Sunday, 7 December 2008

All the fun of the Barnet Christmas fair

The trades council had a stall at Barnet Christmas fair today, happily on the sunny side of the street. It was a good atmosphere in the winter sunshine, with a donkey braying somewhere nearby, displays of morris dancing, and bursts of Elvis (eclectic jumble the English do so well). High Barnet is nowhere near as sniffy as I had thought it would be (I comes from Burnt Oak, don't you know?).

Anyway, enough of this purple prose: the point is, we gave out lots of leaflets and got a great response! Yet more evidence that hardly a soul wants this privatisation plan.

Just say the words 'Barnet Council wants to privatise a lot of the council services' to a random passer-by in Barnet and they will more than likely groan at the idea. We ran out of leaflets and dispatched someone to print some more.

New slogans occur to me all the time: No privatisation without consultation!

I am thinking up some cartoons for the campaign and will get out my felt pens during the week - this campaign needs some pictures. Today we gave out the latest issue of the Barnet trades council newsletter - I can send copies to people if they email - and our latest press release about the Plain English Campaign's verdict on the Future Shape report (see post below).

1 comment:

Citizen Barnet said...

The verdict of the Plain English Campaign is available in blogpost of 4 December. Here is the rest of the text of the press release.

Unions call for better information and more public consultation over Future Shape

We are releasing here an assessment by the Plain English Campaign of the Future Shape report passed at last night’s Barnet council cabinet meeting. The Future Shape report forms the basis for the whole Future Shape project. Its contents deserve to be widely known during the next phase, as the council examines in more detail, and at a cost of £250,000, its proposal for large-scale outsourcing of council services.

This opinion was given on Friday 28 November. We held back from making it widely known at the request of the Plain English Campaign, because they wanted to give Richard Grice, Future Shape Programme Director, a chance to respond, but up until now he has not responded. We ask: does he appreciate the importance of producing documents that Barnet residents can understand, especially when such drastic changes are being proposed?

Arising from last night’s meeting, we have further worries about the quality of Barnet’s democracy. Six concerned residents had tabled questions about Future Shape to last night’s public Cabinet meeting. Council leader Mike Freer answered the questions of three of the residents who were there in person, and three more residents should receive written responses in the next few days. But he displayed complacency about the need to inform and consult more widely with residents about Future Shape, saying they could find out about it if they wanted to through the usual channels.
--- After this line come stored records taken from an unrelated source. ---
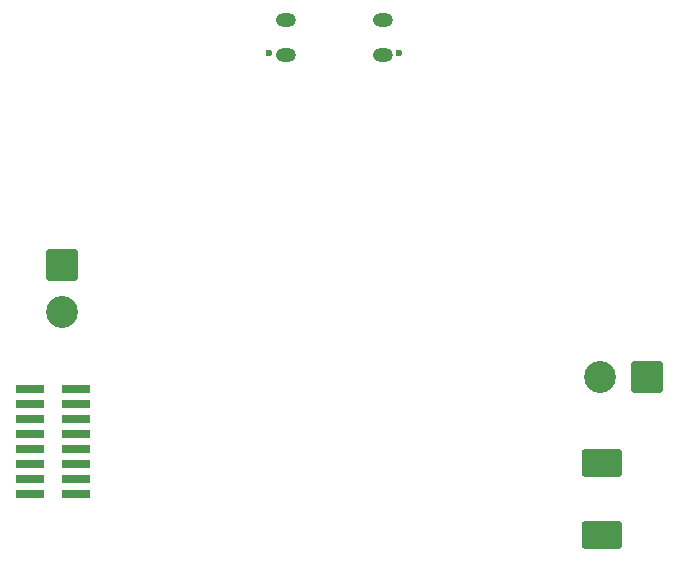
<source format=gbr>
%TF.GenerationSoftware,KiCad,Pcbnew,8.0.1*%
%TF.CreationDate,2024-05-30T20:48:59+03:00*%
%TF.ProjectId,jantteri_right,6a616e74-7465-4726-995f-72696768742e,rev?*%
%TF.SameCoordinates,Original*%
%TF.FileFunction,Soldermask,Bot*%
%TF.FilePolarity,Negative*%
%FSLAX46Y46*%
G04 Gerber Fmt 4.6, Leading zero omitted, Abs format (unit mm)*
G04 Created by KiCad (PCBNEW 8.0.1) date 2024-05-30 20:48:59*
%MOMM*%
%LPD*%
G01*
G04 APERTURE LIST*
G04 Aperture macros list*
%AMRoundRect*
0 Rectangle with rounded corners*
0 $1 Rounding radius*
0 $2 $3 $4 $5 $6 $7 $8 $9 X,Y pos of 4 corners*
0 Add a 4 corners polygon primitive as box body*
4,1,4,$2,$3,$4,$5,$6,$7,$8,$9,$2,$3,0*
0 Add four circle primitives for the rounded corners*
1,1,$1+$1,$2,$3*
1,1,$1+$1,$4,$5*
1,1,$1+$1,$6,$7*
1,1,$1+$1,$8,$9*
0 Add four rect primitives between the rounded corners*
20,1,$1+$1,$2,$3,$4,$5,0*
20,1,$1+$1,$4,$5,$6,$7,0*
20,1,$1+$1,$6,$7,$8,$9,0*
20,1,$1+$1,$8,$9,$2,$3,0*%
G04 Aperture macros list end*
%ADD10C,0.600000*%
%ADD11O,1.700000X1.200000*%
%ADD12RoundRect,0.250001X1.099999X1.099999X-1.099999X1.099999X-1.099999X-1.099999X1.099999X-1.099999X0*%
%ADD13C,2.700000*%
%ADD14RoundRect,0.250001X-1.099999X1.099999X-1.099999X-1.099999X1.099999X-1.099999X1.099999X1.099999X0*%
%ADD15RoundRect,0.235000X-1.465000X0.940000X-1.465000X-0.940000X1.465000X-0.940000X1.465000X0.940000X0*%
%ADD16R,2.400000X0.740000*%
G04 APERTURE END LIST*
D10*
%TO.C,J1*%
X5393320Y24674040D03*
X-5606680Y24674040D03*
D11*
X3993320Y24504040D03*
X3993320Y27444040D03*
X-4206680Y24504040D03*
X-4206680Y27444040D03*
%TD*%
D12*
%TO.C,J2*%
X26339800Y-2814320D03*
D13*
X22379800Y-2814320D03*
%TD*%
D14*
%TO.C,J3*%
X-23164800Y6672580D03*
D13*
X-23164800Y2712580D03*
%TD*%
D15*
%TO.C,L1*%
X22606000Y-10079000D03*
X22606000Y-16129000D03*
%TD*%
D16*
%TO.C,J4*%
X-21931080Y-3751580D03*
X-25831080Y-3751580D03*
X-21931080Y-5021580D03*
X-25831080Y-5021580D03*
X-21931080Y-6291580D03*
X-25831080Y-6291580D03*
X-21931080Y-7561580D03*
X-25831080Y-7561580D03*
X-21931080Y-8831580D03*
X-25831080Y-8831580D03*
X-21931080Y-10101580D03*
X-25831080Y-10101580D03*
X-21931080Y-11371580D03*
X-25831080Y-11371580D03*
X-21931080Y-12641580D03*
X-25831080Y-12641580D03*
%TD*%
M02*

</source>
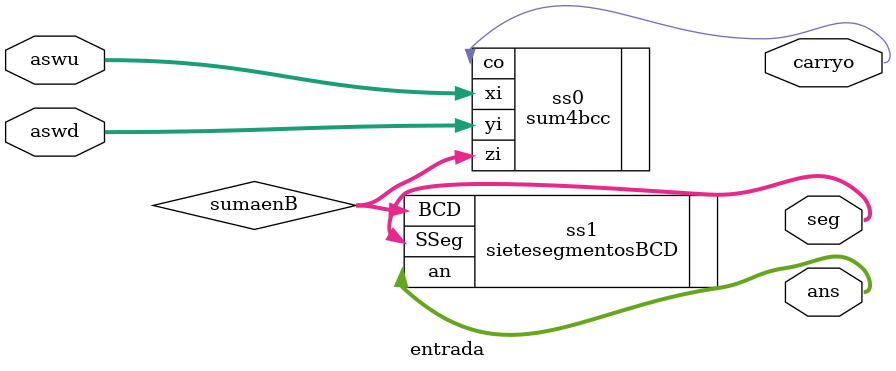
<source format=v>
`timescale 1ns / 1ps
module entrada(aswu,aswd,carryo,seg,ans);

  input [3:0] aswu;
  input [3:0] aswd;
  
  output carryo;
  output [0:6] seg;
  output [3:0] ans;
  wire [3:0] sumaenB;
  
  sum4bcc ss0 (.xi(aswu), .yi(aswd), .co(carryo),  .zi(sumaenB) );
  sietesegmentosBCD ss1 (.BCD(sumaenB),  .SSeg(seg) ,  .an(ans));
  
endmodule

</source>
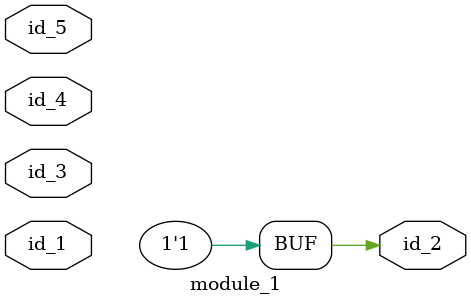
<source format=v>
module module_0;
  wire id_2;
  assign id_1.id_2 = -1;
  assign id_1 = id_2;
  tri id_3 = id_1 - -1'b0;
endmodule
module module_1 (
    id_1,
    id_2,
    id_3,
    id_4,
    id_5
);
  inout wire id_5;
  inout wire id_4;
  input wire id_3;
  output wire id_2;
  inout wire id_1;
  wire id_6, id_7, id_8;
  wire id_9, id_10;
  wire id_11, id_12;
  wire id_13;
  assign id_2 = 1;
  wire id_14;
  module_0 modCall_1 ();
endmodule

</source>
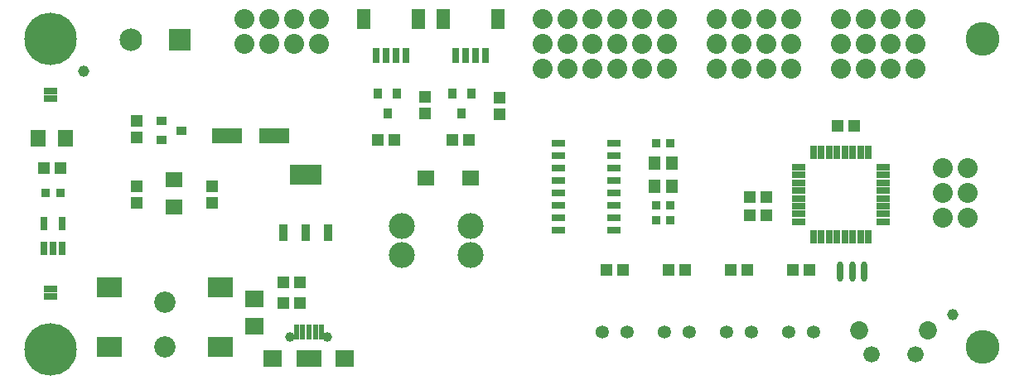
<source format=gts>
G04 #@! TF.FileFunction,Soldermask,Top*
%FSLAX46Y46*%
G04 Gerber Fmt 4.6, Leading zero omitted, Abs format (unit mm)*
G04 Created by KiCad (PCBNEW 4.0.6) date 08/03/17 16:45:26*
%MOMM*%
%LPD*%
G01*
G04 APERTURE LIST*
%ADD10C,0.100000*%
%ADD11R,1.252220X1.150620*%
%ADD12R,1.351280X0.751840*%
%ADD13R,0.952400X0.902400*%
%ADD14R,0.701040X1.351280*%
%ADD15R,1.150620X1.252220*%
%ADD16R,0.949960X1.051560*%
%ADD17R,0.551180X1.600200*%
%ADD18R,1.950720X1.651000*%
%ADD19R,2.651760X1.651000*%
%ADD20C,1.000760*%
%ADD21R,2.550160X2.151380*%
%ADD22C,2.184400*%
%ADD23R,1.676400X1.620520*%
%ADD24R,3.152140X1.551940*%
%ADD25R,0.965200X1.676400*%
%ADD26R,3.276600X2.057400*%
%ADD27R,1.051560X0.949960*%
%ADD28O,0.601980X2.057400*%
%ADD29C,2.032000*%
%ADD30C,2.652400*%
%ADD31C,1.852400*%
%ADD32C,1.676400*%
%ADD33R,1.750060X1.551940*%
%ADD34R,1.551940X1.750060*%
%ADD35C,1.352400*%
%ADD36C,3.454400*%
%ADD37C,1.150620*%
%ADD38R,0.711200X1.422400*%
%ADD39R,1.422400X0.711200*%
%ADD40R,1.252220X1.351280*%
%ADD41R,0.751840X1.501140*%
%ADD42R,1.351280X2.151380*%
%ADD43R,2.302400X2.302400*%
%ADD44C,2.302400*%
%ADD45R,1.422400X0.787400*%
%ADD46C,5.352400*%
%ADD47C,0.652400*%
%ADD48R,1.950720X1.750060*%
G04 APERTURE END LIST*
D10*
D11*
X179999640Y-106172000D03*
X181696360Y-106172000D03*
X175346360Y-106172000D03*
X173649640Y-106172000D03*
D12*
X161676080Y-102108000D03*
X161676080Y-100838000D03*
X161676080Y-99568000D03*
X161676080Y-98298000D03*
X161676080Y-97028000D03*
X161676080Y-95758000D03*
X161676080Y-94488000D03*
X161676080Y-93218000D03*
X156077920Y-93218000D03*
X156077920Y-94488000D03*
X156077920Y-95758000D03*
X156077920Y-97028000D03*
X156077920Y-98298000D03*
X156077920Y-99568000D03*
X156077920Y-100838000D03*
X156077920Y-102108000D03*
D11*
X160949640Y-106172000D03*
X162646360Y-106172000D03*
X168996360Y-106172000D03*
X167299640Y-106172000D03*
X186268360Y-91440000D03*
X184571640Y-91440000D03*
X177292000Y-100584000D03*
X175595280Y-100584000D03*
X175595280Y-98679000D03*
X177292000Y-98679000D03*
D13*
X166001000Y-101092000D03*
X167501000Y-101092000D03*
X167501000Y-99568000D03*
X166001000Y-99568000D03*
D14*
X103418640Y-103964740D03*
X104368600Y-103964740D03*
X105316020Y-103964740D03*
X105316020Y-101368860D03*
X103418640Y-101368860D03*
D13*
X105156000Y-98298000D03*
X103656000Y-98298000D03*
X166001000Y-93218000D03*
X167501000Y-93218000D03*
D11*
X137607040Y-92837000D03*
X139303760Y-92837000D03*
D15*
X142392400Y-90170000D03*
X142392400Y-88473280D03*
D11*
X145201640Y-92837000D03*
X146898360Y-92837000D03*
D15*
X149987000Y-90195400D03*
X149987000Y-88498680D03*
D16*
X147111720Y-88087200D03*
X145211800Y-88087200D03*
X146161760Y-90185240D03*
X139506960Y-88074500D03*
X137607040Y-88074500D03*
X138557000Y-90172540D03*
D11*
X127929640Y-109524800D03*
X129626360Y-109524800D03*
X129626360Y-107442000D03*
X127929640Y-107442000D03*
D17*
X130543300Y-112466120D03*
X129895600Y-112466120D03*
X131841240Y-112466120D03*
X131191000Y-112466120D03*
D18*
X126860300Y-115189000D03*
X134226300Y-115189000D03*
D19*
X130543300Y-115189000D03*
D17*
X129245360Y-112466120D03*
D20*
X128643380Y-112989360D03*
X132443220Y-112989360D03*
D21*
X121523760Y-114046000D03*
X121523760Y-107947460D03*
X110124240Y-114046000D03*
X110124240Y-107947460D03*
D22*
X115824000Y-114046000D03*
X115824000Y-109474000D03*
D23*
X147055840Y-96774000D03*
X142504160Y-96774000D03*
D24*
X127000000Y-92456000D03*
X122204480Y-92456000D03*
D25*
X127904240Y-102334060D03*
X130175000Y-102334060D03*
X132461000Y-102334060D03*
D26*
X130175000Y-96395540D03*
D15*
X120650000Y-99273360D03*
X120650000Y-97576640D03*
X112903000Y-97576640D03*
X112903000Y-99273360D03*
D27*
X115443000Y-90932000D03*
X115443000Y-92829380D03*
X117541040Y-91881960D03*
D15*
X112903000Y-90932000D03*
X112903000Y-92628720D03*
D11*
X105156000Y-95758000D03*
X103459280Y-95758000D03*
D28*
X184856120Y-106299000D03*
X186055000Y-106299000D03*
X187253880Y-106299000D03*
D29*
X184912000Y-85598000D03*
X187452000Y-85598000D03*
X189992000Y-85598000D03*
X192532000Y-85598000D03*
X184912000Y-83058000D03*
X187452000Y-83058000D03*
X189992000Y-83058000D03*
X192532000Y-83058000D03*
X184912000Y-80518000D03*
X187452000Y-80518000D03*
X189992000Y-80518000D03*
X192532000Y-80518000D03*
X172212000Y-85598000D03*
X174752000Y-85598000D03*
X177292000Y-85598000D03*
X179832000Y-85598000D03*
X172212000Y-83058000D03*
X174752000Y-83058000D03*
X177292000Y-83058000D03*
X179832000Y-83058000D03*
X172212000Y-80518000D03*
X174752000Y-80518000D03*
X177292000Y-80518000D03*
X179832000Y-80518000D03*
X154432000Y-85598000D03*
X156972000Y-85598000D03*
X159512000Y-85598000D03*
X162052000Y-85598000D03*
X164592000Y-85598000D03*
X167132000Y-85598000D03*
X154432000Y-83058000D03*
X156972000Y-83058000D03*
X159512000Y-83058000D03*
X162052000Y-83058000D03*
X164592000Y-83058000D03*
X167132000Y-83058000D03*
X154432000Y-80518000D03*
X156972000Y-80518000D03*
X159512000Y-80518000D03*
X162052000Y-80518000D03*
X164592000Y-80518000D03*
X167132000Y-80518000D03*
X123952000Y-83058000D03*
X126492000Y-83058000D03*
X129032000Y-83058000D03*
X131572000Y-83058000D03*
X131572000Y-80518000D03*
X129032000Y-80518000D03*
X126492000Y-80518000D03*
X123952000Y-80518000D03*
D30*
X147066000Y-101648000D03*
X140066000Y-101648000D03*
X147066000Y-104648000D03*
X140066000Y-104648000D03*
D31*
X193782000Y-112308000D03*
D32*
X192532000Y-114808000D03*
X188032000Y-114808000D03*
D31*
X186782000Y-112308000D03*
D33*
X116713000Y-96895920D03*
X116713000Y-99695000D03*
D34*
X105664000Y-92710000D03*
X102864920Y-92710000D03*
D35*
X182118000Y-112522000D03*
X179578000Y-112522000D03*
X175768000Y-112522000D03*
X173228000Y-112522000D03*
D36*
X199390000Y-114046000D03*
X199390000Y-82550000D03*
D37*
X107505500Y-85852000D03*
X196342000Y-110744000D03*
D38*
X182112920Y-102717600D03*
X182913020Y-102717600D03*
X183713120Y-102717600D03*
X184513220Y-102717600D03*
X185310780Y-102717600D03*
X186110880Y-102717600D03*
X186910980Y-102717600D03*
X187711080Y-102717600D03*
D39*
X189204600Y-101224080D03*
X189204600Y-100423980D03*
X189204600Y-99623880D03*
X189204600Y-98823780D03*
X189204600Y-98026220D03*
X189204600Y-97226120D03*
X189204600Y-96426020D03*
X189204600Y-95625920D03*
D38*
X187711080Y-94134940D03*
X186910980Y-94134940D03*
X186110880Y-94134940D03*
X185310780Y-94134940D03*
X184513220Y-94134940D03*
X183713120Y-94134940D03*
X182913020Y-94134940D03*
X182112920Y-94134940D03*
D39*
X180621940Y-95625920D03*
X180621940Y-96426020D03*
X180621940Y-97226120D03*
X180621940Y-98026220D03*
X180621940Y-98823780D03*
X180621940Y-99623880D03*
X180621940Y-100423980D03*
X180621940Y-101224080D03*
D40*
X165877240Y-95219520D03*
X165877240Y-97566480D03*
X167624760Y-97566480D03*
X167624760Y-95219520D03*
D35*
X163068000Y-112522000D03*
X160528000Y-112522000D03*
X169418000Y-112522000D03*
X166878000Y-112522000D03*
D41*
X148559520Y-84190840D03*
X147558760Y-84190840D03*
X146563080Y-84190840D03*
X145562320Y-84190840D03*
D42*
X144261840Y-80518000D03*
X149860000Y-80518000D03*
D41*
X140441680Y-84190840D03*
X139440920Y-84190840D03*
X138445240Y-84190840D03*
X137444480Y-84190840D03*
D42*
X136144000Y-80518000D03*
X141742160Y-80518000D03*
D43*
X117348000Y-82575400D03*
D44*
X112349280Y-82575400D03*
D45*
X104140000Y-87833200D03*
X104140000Y-88646000D03*
X104140000Y-108864400D03*
X104140000Y-108051600D03*
D46*
X104140000Y-82550000D03*
D47*
X106172000Y-82550000D03*
X102108000Y-82550000D03*
X104140000Y-80518000D03*
X104140000Y-84582000D03*
X105664000Y-84074000D03*
X105664000Y-81026000D03*
X102616000Y-81026000D03*
X102616000Y-84074000D03*
D46*
X104140000Y-114300000D03*
D47*
X106172000Y-114300000D03*
X102108000Y-114300000D03*
X104140000Y-112268000D03*
X104140000Y-116332000D03*
X105664000Y-115824000D03*
X105664000Y-112776000D03*
X102616000Y-112776000D03*
X102616000Y-115824000D03*
D48*
X124968000Y-109090460D03*
X124968000Y-111889540D03*
D29*
X195326000Y-95758000D03*
X197866000Y-95758000D03*
X195326000Y-98298000D03*
X197866000Y-98298000D03*
X195326000Y-100838000D03*
X197866000Y-100838000D03*
M02*

</source>
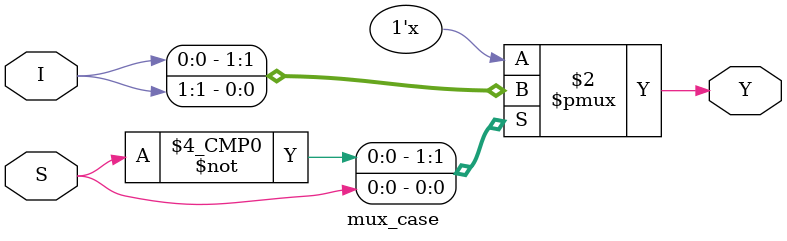
<source format=v>
module mux81(Y,I,S);
output Y;
input [7:0] I;
input [2:0] S;
wire [6:1] K ;
mux_case vas1(K[1],I[1:0],S[0]);
mux_case vas2(K[2],I[3:2],S[0]);
mux_case vas3(K[3],I[5:4],S[0]);
mux_case vas4(K[4],I[7:6],S[0]);
mux_case vas5(K[5],K[2:1],S[1]);
mux_case vas6(K[6],K[4:3],S[1]);
mux_case vas7(Y,K[6:5],S[2]);
endmodule

module mux_case(Y,I,S);
output reg Y;
input [1:0] I;
input S;
always @ (*)
	casex(S)
		1'b0: Y=I[0];
		1'b1: Y=I[1];
		default : Y = 1'bx;
	endcase
endmodule

</source>
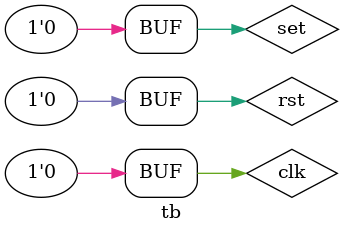
<source format=v>
module tb();
   parameter m=7;
  parameter [m-1:0]seq=7'b1100101;
  reg ip,clk,rst,set;
  wire op;
 
  mela_over mo(ip,clk,rst,set,op);
  always
  begin
    clk=1;
    #5
    clk=0;
    #5;
  end
  
  initial
  begin
    rst=1;set=0;
    #10
    rst=0;set=0;
    #10;
  end
  
  always
  begin  
    ip=$random;
    #10;
  end
  
endmodule
</source>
In the face of proposed massive change to the way the council is organised, we do not think it is good enough for the administration to pretend it is business as usual. The usual channels, the usual byzantine methods for the public to get information about and express their opinion on council matters, is not enough where Future Shape is concerned. It makes a mockery of the notion of local democracy and accountability to pretend otherwise.

The trades council and council unions will be working in the next few months to bring Future Shape to the attention of the public and get their opinion on it: if the administration will not, we will.